The CoCreateGUID API returns a 128 bit unique identifier in this type:
Private Type GUID
Data1 As Long
Data2 As Integer
Data3 As Integer
Data4(7) As Byte
End Type
There are code examples out there on how to turn this number into a CLSID (32 characters of Base16 Hex (0-9a-f)). It seems to me that we could represent this in less characters and still keep the result usable as a filename (for example) by converting to Base36 (i.e. 0-9a-z). Do any of you have any idea how I might go about this?
Thanks in advance!
JPB
loquin 02-20-2008, 11:10 PM convert it to a series of longs.
Each (8 hex character) long can be converted to a 7 character base36 character string. (36^6 = 2176782336, but 2^32 = 4294967296)
Oddly enough, if you break the characters down to a series of integer, you can guarantee that the 4 hex characters can be represented by 3 base36 characters.
Plus, by first converting to an array of integer, you can modify the functions I posted here for base 26 and base34 conversion. Do a site search, using Base34 as the search criteria. (Base34 is used more than base36, as the I and O are easily confused with 1 and 0...)
Hi loquin, thanks for the reply.
I've been able to cobble something together to convert GUIDs to Base32 (based on your code examples in another thread). I chose Base32 because I could then eliminate 0, 1, I and O from the list of allowable characters, so there would never be any ambiguity. I now realize though that there is still potential for problems because Base32 still includes vowels...meaning you could end up with a potentially embarrassing situation when a user is reading out a code :)
Using base32 means that the maximum string length for the GUID is now 16 characters instead of 32 (if my calculations/experiments are correct). Hey, we just doubled our GUID input/output efficiency :). In order to make this work, here's what I did:
1) Call CoCreateGUID with an array of 8 Integers
2) Since the returned Integers could be negative, I convert each pair of Integers to an unsigned currency value (which will have a maximum value of an unsigned long) so that they would work with Mod
3) Using your code to convert bases, I then convert the unsigned currency value to a characters from the base32 string.
4) Return the result.
Now I hope the unsigned conversions are the correct approach, but I am not entirely sure. Here is the code I am using:
Option Explicit
' Base Conversion code based on code by loquin at http://www.xtremevbtalk.com forum
Private Type GUID
Ints(7) As Integer
End Type
Private Declare Sub CoCreateGuid Lib "ole32.dll" (ByRef pguid As GUID)
Private Const mcstrReadableBaseChars As String = "23456789ABCDEFGHJKLMNPQRSTUVWXYZ"

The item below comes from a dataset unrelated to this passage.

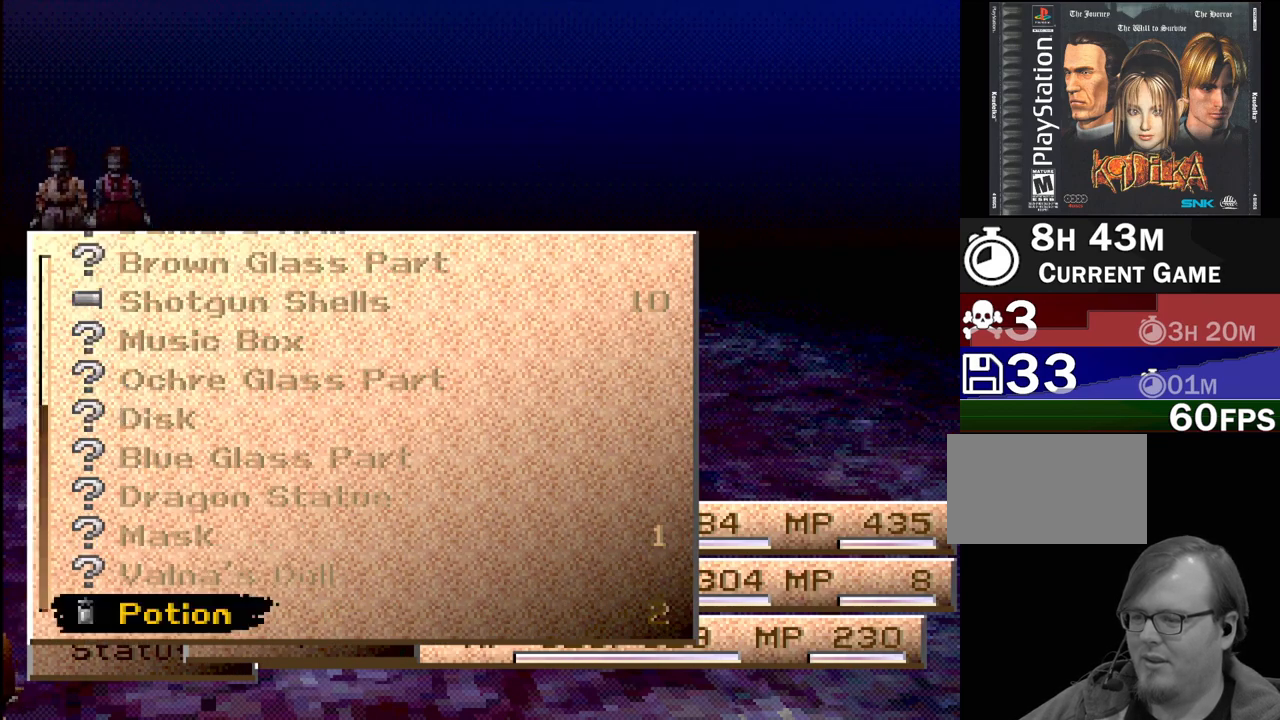
{"buttons": [], "events": [[233, "DPAD_UP", "down"], [383, "DPAD_UP", "up"]]}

Public Function BaseChr(pBaseChars As String, ByVal pChar As Long) As String
' This function returns the Base34 Conversion conversion of a Base10 number
Dim N As Integer
pChar = pChar Mod Len(pBaseChars) ' Make sure erronious data won't hose you
BaseChr = Mid$(pBaseChars, pChar + 1, 1)
End Function
Private Function GetReadableGUID() As String
Dim udtGUID As GUID ' Integer array for the Globally Unique ID
Dim i As Long ' Just a counter
Dim strFileBase As String ' The GUID represented in legal file characters
Dim strReadableBase As String ' The GUID represented in readable characters (2-9A-HJ-NP-Z)
Dim lngMod As Long ' Remainder of the base calculations
Dim curBase10(3) As Currency ' To store unsigned integer pairs to simulate unsigned longs
CoCreateGuid udtGUID ' Get a Globally Unique ID in an Integer array
For i = 0 To 3
' Convert integer pair to unsigned long
' Store in a currency array element because it has enough
' room for all usigned longs
curBase10(i) = UnsignedInt(udtGUID.Ints(i * 2))
curBase10(i) = curBase10(i) + UnsignedInt(udtGUID.Ints((i * 2) + 1))
' Convert the unsigned long to readable base
Do While curBase10(i) > 0
lngMod = curBase10(i) Mod Len(mcstrReadableBaseChars)
curBase10(i) = curBase10(i) \ Len(mcstrReadableBaseChars)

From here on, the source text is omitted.